As they devoured the stack of onion rings, they hammered out their plan.

Lock in. No shortcuts. No excuses.

“We collectively bought in as a boat,” Nick Mead said. “We wanted to feel like there were no stones unturned.”

It was the fall of 2023. The U.S. men’s four crew — Mead, Michael GradyJustin Best and Liam Corrigan — huddled in their booth at Ford’s Garage in Sarasota, Florida, not far from their training site. This was their spot, a retro-style diner with onion rings served on oil tubes and a giant Ford Model T hanging from the ceiling.

“You may or may not believe such a place exists,” Corrigan said. “It’s phenomenal, top-tier.”

As they soaked in the car-themed atmosphere, the four men strategized. This crew had just taken silver at the 2023 World Rowing Championships, finishing 2.02 seconds behind Great Britain. The Olympics were 10 months away. They needed a gameplan.

“We agreed on a couple tenants as a crew,” Best continued as he sat in a media tent at the Trocadéro in Paris. “Training, recovery, our lifestyles — we wanted to feel like there were no stones unturned.

“All of us said, ‘It’s not going to be easy. We’re going to complain a lot, but if we do those things correctly and together, it’s going to be OK.”

Best reached forward and peeled a gleaming Olympic gold medal off the table — his gold medal. “Sure enough, this is the result of that.”

No complaints now.

It took sacrifice. They routinely woke up well before sunrise. They eliminated late nights. They missed weddings, funerals and everything in between.

And on Thursday afternoon at the idyllic Vaires-sur-Marne Nautical Stadium in Paris, they became Olympic champions. They’re the first American men’s four since the 1960 Rome Olympics to win gold — and the first U.S. men’s boat of any kind to win at the Olympics since 2004.

“I've watched videos of the 2004 men probably 150 times,” Best said. “I know how impactful that was for me. And now I get to hold something of a similar rank.”

The path to their gold-clinching victory was grueling — and Thursday's race mirrored that. The Americans stormed to an early lead in a stacked field that included reigning world champion Great Britain and a dominant New Zealand boat that had won the most recent World Rowing Cup.

The U.S. lead was significant at first. But with 600 meters left, the Kiwis accelerated, gaining on the U.S. four. For a moment, it looked like New Zealand was about to steal the lead.

Then, Corrigan, sitting in the stroke position, barked out a crucial command: “Red!”

“Red” sends a clear message to the others: Go all-out.

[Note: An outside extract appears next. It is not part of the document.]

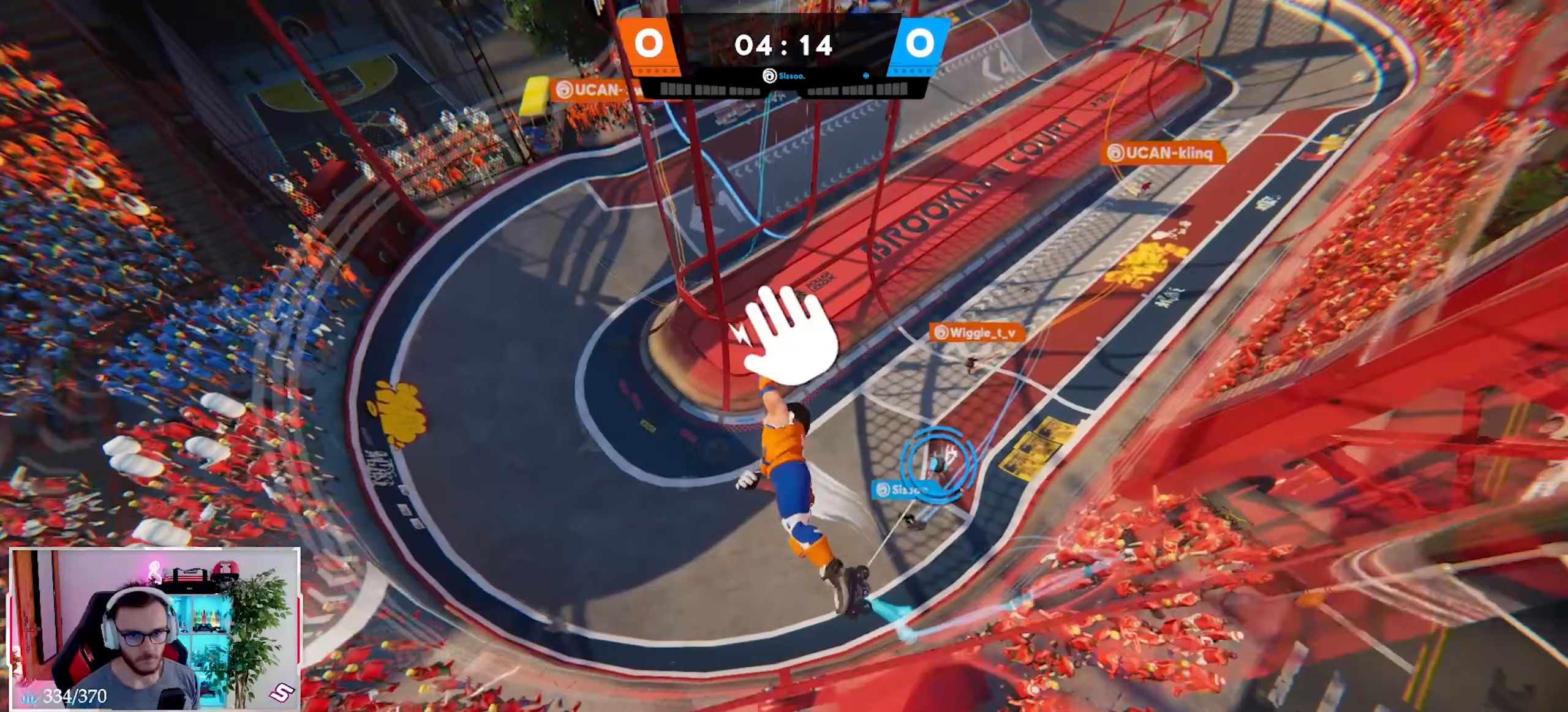
{"buttons": [], "left_stick": "down", "right_stick": "center", "events": []}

“When you hear ‘red,’ that means you just better start seeing red real soon,” Grady said. “You go as hard as you can.”

The immediate result is physics — the boat speeds up. But as with so much in life and in sports, psychology looms large.

“It puts it in the back of [New Zealand’s] mind that their move didn't work,” Best said. “And this is how we push back. They didn’t have another response to that."

“Red” worked wonders. The U.S. surged back ahead and crossed the finish line 0.85 seconds ahead of the Kiwis and to a gold medal.
 

Gold medalists Nick Mead, Justin Best, Michael Grady and Liam Corrigan celebrate on the podium at the men's four medal ceremony at Vaires-Sur-Marne Nautical Stadium.
Gold medalists Nick Mead, Justin Best, Michael Grady and Liam Corrigan celebrate on the podium at the men's four medal ceremony at Vaires-Sur-Marne Nautical Stadium.
Photo by Alex Davidson/Getty Images

The signal originated with 1984 Olympic silver medalist Tim McLaren, a former Australian sculler who coached some of the U.S. squad ahead of the Tokyo Games.

“He’s very sophisticated in his sense of language,” Grady said. “It’s a little bizarre, to be honest. He taught us the call ‘red.’ It really drove home what you need to accomplish when you hear that word.”

Thanks to red, the U.S. four has gold.

“Strangers on the street are coming up to us and asking for pictures in broken English,” Best said, admiring his medal. “They don’t even know what event we do, but they hold it in high regard.”

This wasn’t just the first men’s four Olympic title in 64 years — the medal served as sweet relief for all of U.S. rowing, which frustratingly failed to earn a single medal at the Tokyo Games.

“Hopefully, this inspires the next generation of oarsmen and oarswomen to take the mantle and say, ‘Hey, why not me?’" Best said. “Hopefully they see results similar and show the American excellence I know we have.”